In its annual report on the world’s economy, ‘Global Economic Prospects 2012’, the World Bank has predicted that the global economy will grow only 2.5 percent, weighed down by the effects of the 2008 global slowdown. It has predicted 3.9 percent growth for Pakistan, a significant level higher than the world average, but still well below the historic levels observed in the past. The World Bank noted that growth in the previous year had been 2.4 percent. The report observed that the weak growth was tied to the worsening security situation, greater political uncertainty and weaker policy implementation. The report notes as a bright spot the increase in exports, though it notes the fall in export volume growth in October.

The report makes sobering reading. It indicates that Pakistan has experienced one consequence of globalization, that of linked growth. However, the government has also to pay attention to the fact that it has a rapidly growing population to feed, and at the same time, the country is supposed to progress, something which is only possible if the growth rate is a great deal higher than at present. At the same time, as the populace has faced unconscionably low growth, it has also experienced a rise in inflation, which has taken prices to levels previously unheard of.

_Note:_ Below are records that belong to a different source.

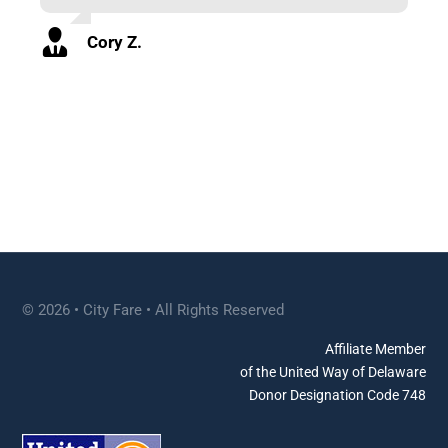
Cory Z.
© 2026 • City Fare • All Rights Reserved
Affiliate Member
of the United Way of Delaware
Donor Designation Code 748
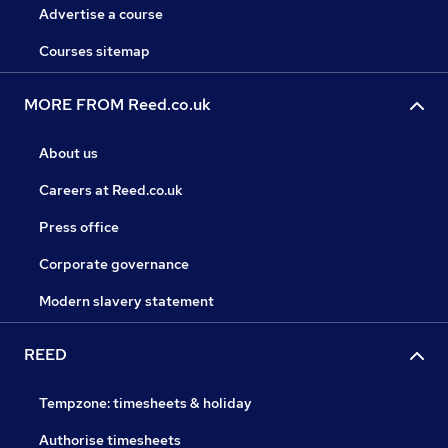
Advertise a course
Courses sitemap
MORE FROM Reed.co.uk
About us
Careers at Reed.co.uk
Press office
Corporate governance
Modern slavery statement
REED
Tempzone: timesheets & holiday
Authorise timesheets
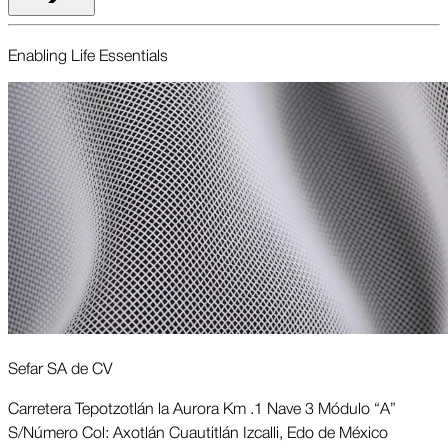
Enabling Life Essentials
Sefar SA de CV
Carretera Tepotzotlán la Aurora Km .1 Nave 3 Módulo “A”
S/Número Col: Axotlán Cuautitlán Izcalli, Edo de México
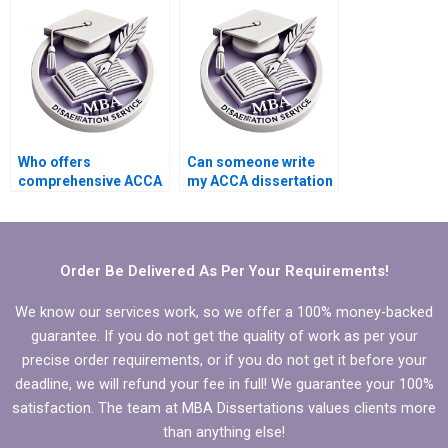
Who offers
Can someone write
comprehensive ACCA
my ACCA dissertation
dissertation writing
results and findings
services?
chapter?
Order Be Delivered As Per Your Requirements!
We know our services work, so we offer a 100% money-backed
guarantee. If you do not get the quality of work as per your
precise order requirements, or if you do not get it before your
deadline, we will refund your fee in full! We guarantee your 100%
satisfaction. The team at MBA Dissertations values clients more
than anything else!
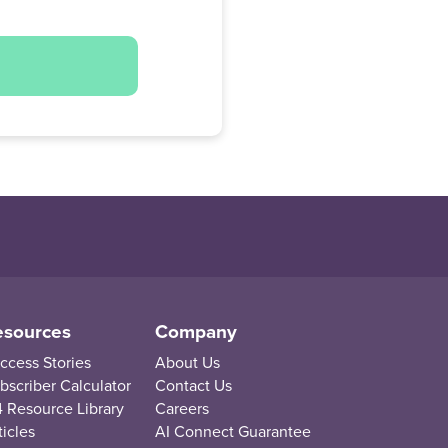
esources
Company
ccess Stories
About Us
bscriber Calculator
Contact Us
 Resource Library
Careers
ticles
AI Connect Guarantee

The government at this point in time should recognize that the security situation has been worsening since its participation in the war on terror, and if there is any political instability, it is because of its own attitudes, where it has not shown due respect to other state institutions. It should focus itself on the basics, which include ensuring that there is no extravagance in government spending, none of the maintenance of a luxurious lifestyle for members of the government at taxpayers’ expense, that has been its hallmark, but which has not been given a place in the World Bank report. However, it does mention power shortages, an area in which the government has not been paying as much attention as the problem deserves. Even if the World Bank does not counsel restraint in government spending, the message it has given in this report deserves to be taken seriously by the government, and will be ignored by the government only at its own peril.